Dataset entries:
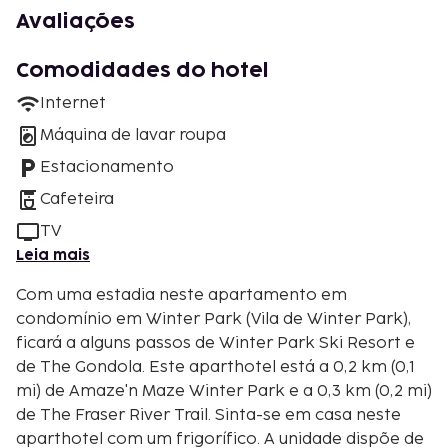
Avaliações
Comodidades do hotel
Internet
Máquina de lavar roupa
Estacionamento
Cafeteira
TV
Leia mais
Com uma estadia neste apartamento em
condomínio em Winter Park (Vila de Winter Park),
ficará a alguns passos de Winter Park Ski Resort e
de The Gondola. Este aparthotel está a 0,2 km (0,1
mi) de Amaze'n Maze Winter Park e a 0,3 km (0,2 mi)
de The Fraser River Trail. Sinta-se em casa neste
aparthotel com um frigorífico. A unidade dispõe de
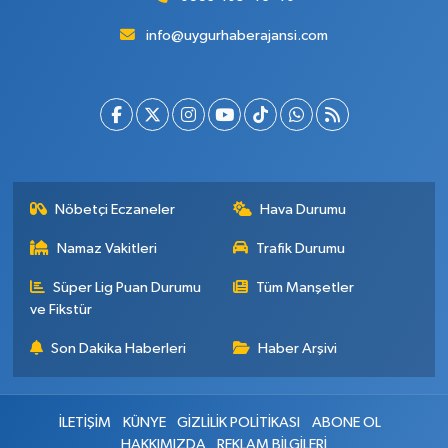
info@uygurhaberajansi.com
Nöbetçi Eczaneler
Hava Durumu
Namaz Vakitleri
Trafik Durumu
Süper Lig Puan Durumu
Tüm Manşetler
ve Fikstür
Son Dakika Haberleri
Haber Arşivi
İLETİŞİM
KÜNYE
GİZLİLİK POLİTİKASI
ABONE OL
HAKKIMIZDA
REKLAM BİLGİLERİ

--

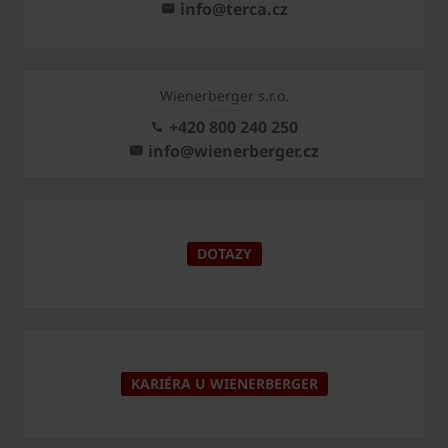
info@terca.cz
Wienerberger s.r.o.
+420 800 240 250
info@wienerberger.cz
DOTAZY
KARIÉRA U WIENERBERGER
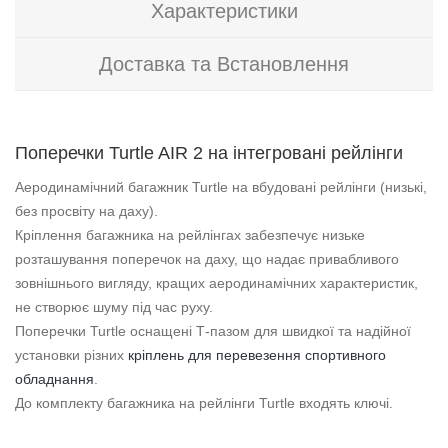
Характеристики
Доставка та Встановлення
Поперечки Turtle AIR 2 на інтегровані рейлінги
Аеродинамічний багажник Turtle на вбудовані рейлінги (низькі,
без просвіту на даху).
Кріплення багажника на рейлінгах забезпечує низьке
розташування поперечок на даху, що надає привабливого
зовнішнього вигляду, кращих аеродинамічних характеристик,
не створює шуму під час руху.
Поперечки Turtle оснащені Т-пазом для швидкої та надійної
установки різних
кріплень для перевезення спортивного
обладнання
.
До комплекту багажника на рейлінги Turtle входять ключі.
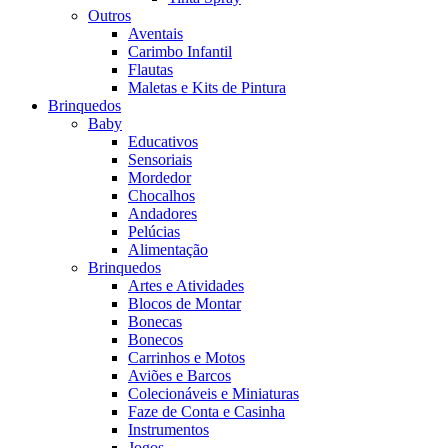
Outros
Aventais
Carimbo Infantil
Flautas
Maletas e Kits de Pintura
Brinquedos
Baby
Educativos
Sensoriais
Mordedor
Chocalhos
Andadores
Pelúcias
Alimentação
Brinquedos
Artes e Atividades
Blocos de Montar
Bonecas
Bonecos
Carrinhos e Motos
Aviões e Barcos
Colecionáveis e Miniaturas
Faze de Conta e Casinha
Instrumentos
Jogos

### ABOUT THIS EXERCISE
Put every line from the one containing "info@uygurhaberajansi.com" down to the one containing "REKLAM BİLGİLERİ" into a JSON list of strings, one string per line, with blank lines left out.

### ANSWER TO THE PROBLEM
[
  "info@uygurhaberajansi.com",
  "Nöbetçi Eczaneler",
  "Hava Durumu",
  "Namaz Vakitleri",
  "Trafik Durumu",
  "Süper Lig Puan Durumu",
  "Tüm Manşetler",
  "ve Fikstür",
  "Son Dakika Haberleri",
  "Haber Arşivi",
  "İLETİŞİM",
  "KÜNYE",
  "GİZLİLİK POLİTİKASI",
  "ABONE OL",
  "HAKKIMIZDA",
  "REKLAM BİLGİLERİ"
]